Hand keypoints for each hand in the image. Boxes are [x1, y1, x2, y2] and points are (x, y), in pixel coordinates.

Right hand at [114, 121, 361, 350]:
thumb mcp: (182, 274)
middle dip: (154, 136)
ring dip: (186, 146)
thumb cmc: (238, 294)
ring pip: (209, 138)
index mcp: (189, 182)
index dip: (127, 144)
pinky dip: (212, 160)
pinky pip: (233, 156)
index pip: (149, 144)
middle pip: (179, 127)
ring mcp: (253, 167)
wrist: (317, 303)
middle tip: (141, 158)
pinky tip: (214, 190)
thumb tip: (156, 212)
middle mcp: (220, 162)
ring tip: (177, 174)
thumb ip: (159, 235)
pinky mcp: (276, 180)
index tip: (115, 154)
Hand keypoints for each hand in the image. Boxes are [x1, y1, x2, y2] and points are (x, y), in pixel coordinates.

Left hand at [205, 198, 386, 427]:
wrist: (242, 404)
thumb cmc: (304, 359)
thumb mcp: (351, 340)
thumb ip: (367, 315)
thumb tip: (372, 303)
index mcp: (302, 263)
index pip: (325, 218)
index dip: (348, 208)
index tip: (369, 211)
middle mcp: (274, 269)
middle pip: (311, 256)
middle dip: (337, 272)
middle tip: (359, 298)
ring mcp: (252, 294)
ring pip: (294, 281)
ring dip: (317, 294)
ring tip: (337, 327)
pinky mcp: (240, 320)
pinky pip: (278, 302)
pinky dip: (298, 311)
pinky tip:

++++++++

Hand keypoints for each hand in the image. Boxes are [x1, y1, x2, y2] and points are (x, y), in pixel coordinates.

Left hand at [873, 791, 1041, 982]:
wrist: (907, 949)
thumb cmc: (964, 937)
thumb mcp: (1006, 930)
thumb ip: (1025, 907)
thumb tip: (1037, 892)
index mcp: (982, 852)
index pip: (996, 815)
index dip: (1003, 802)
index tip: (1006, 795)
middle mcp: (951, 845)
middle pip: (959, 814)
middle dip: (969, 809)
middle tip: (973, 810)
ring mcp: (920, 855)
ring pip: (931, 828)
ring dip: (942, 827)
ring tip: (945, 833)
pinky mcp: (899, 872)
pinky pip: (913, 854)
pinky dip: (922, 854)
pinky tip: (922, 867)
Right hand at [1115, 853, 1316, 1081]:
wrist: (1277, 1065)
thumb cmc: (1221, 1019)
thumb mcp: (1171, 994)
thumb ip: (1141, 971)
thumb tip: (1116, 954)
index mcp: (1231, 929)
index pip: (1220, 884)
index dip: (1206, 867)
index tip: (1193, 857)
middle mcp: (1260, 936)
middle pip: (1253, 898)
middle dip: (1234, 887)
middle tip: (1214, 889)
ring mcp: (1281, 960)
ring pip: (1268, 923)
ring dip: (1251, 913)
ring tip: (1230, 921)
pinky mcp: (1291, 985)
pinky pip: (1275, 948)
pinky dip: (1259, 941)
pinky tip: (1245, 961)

++++++++

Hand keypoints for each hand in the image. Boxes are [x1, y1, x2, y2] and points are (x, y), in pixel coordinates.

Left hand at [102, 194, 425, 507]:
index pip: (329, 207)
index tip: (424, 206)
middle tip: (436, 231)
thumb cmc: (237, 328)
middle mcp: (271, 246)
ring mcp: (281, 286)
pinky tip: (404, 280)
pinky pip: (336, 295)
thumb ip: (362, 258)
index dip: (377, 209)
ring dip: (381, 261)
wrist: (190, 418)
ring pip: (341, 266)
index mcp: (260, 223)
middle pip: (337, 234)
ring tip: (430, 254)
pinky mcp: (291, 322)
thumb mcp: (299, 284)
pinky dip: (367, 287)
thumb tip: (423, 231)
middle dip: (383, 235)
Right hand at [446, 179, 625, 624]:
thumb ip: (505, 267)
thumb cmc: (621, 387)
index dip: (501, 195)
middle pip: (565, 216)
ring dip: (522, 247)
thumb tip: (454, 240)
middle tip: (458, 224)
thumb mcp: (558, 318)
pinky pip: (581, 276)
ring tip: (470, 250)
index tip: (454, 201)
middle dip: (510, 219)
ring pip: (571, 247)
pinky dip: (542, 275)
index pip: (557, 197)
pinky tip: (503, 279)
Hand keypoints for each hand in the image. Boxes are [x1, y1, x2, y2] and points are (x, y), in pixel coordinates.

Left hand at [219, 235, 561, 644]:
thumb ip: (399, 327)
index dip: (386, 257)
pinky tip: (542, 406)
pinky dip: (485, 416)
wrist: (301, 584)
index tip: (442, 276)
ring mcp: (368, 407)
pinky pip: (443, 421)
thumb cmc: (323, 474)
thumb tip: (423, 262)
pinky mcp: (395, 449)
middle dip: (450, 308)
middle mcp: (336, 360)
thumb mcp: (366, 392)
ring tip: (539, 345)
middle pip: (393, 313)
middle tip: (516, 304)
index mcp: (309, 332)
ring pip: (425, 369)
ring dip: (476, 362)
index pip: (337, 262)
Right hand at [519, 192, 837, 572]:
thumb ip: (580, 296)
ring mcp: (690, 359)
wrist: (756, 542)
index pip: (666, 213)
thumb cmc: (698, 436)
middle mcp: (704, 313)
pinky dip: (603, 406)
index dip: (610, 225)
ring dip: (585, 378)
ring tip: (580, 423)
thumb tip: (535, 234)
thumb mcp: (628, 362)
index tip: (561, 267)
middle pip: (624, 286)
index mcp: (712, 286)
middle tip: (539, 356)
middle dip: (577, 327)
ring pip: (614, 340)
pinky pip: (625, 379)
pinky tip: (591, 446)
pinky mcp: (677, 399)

++++++++

EXERCISE AIM:
Would you copy out every line in the records that includes the string "Left"?

TASK OUTPUT:
Left hand at [205, 198, 386, 427]:
Left hand at [873, 791, 1041, 982]:
Left hand at [102, 194, 425, 507]:
Left hand at [219, 235, 561, 644]:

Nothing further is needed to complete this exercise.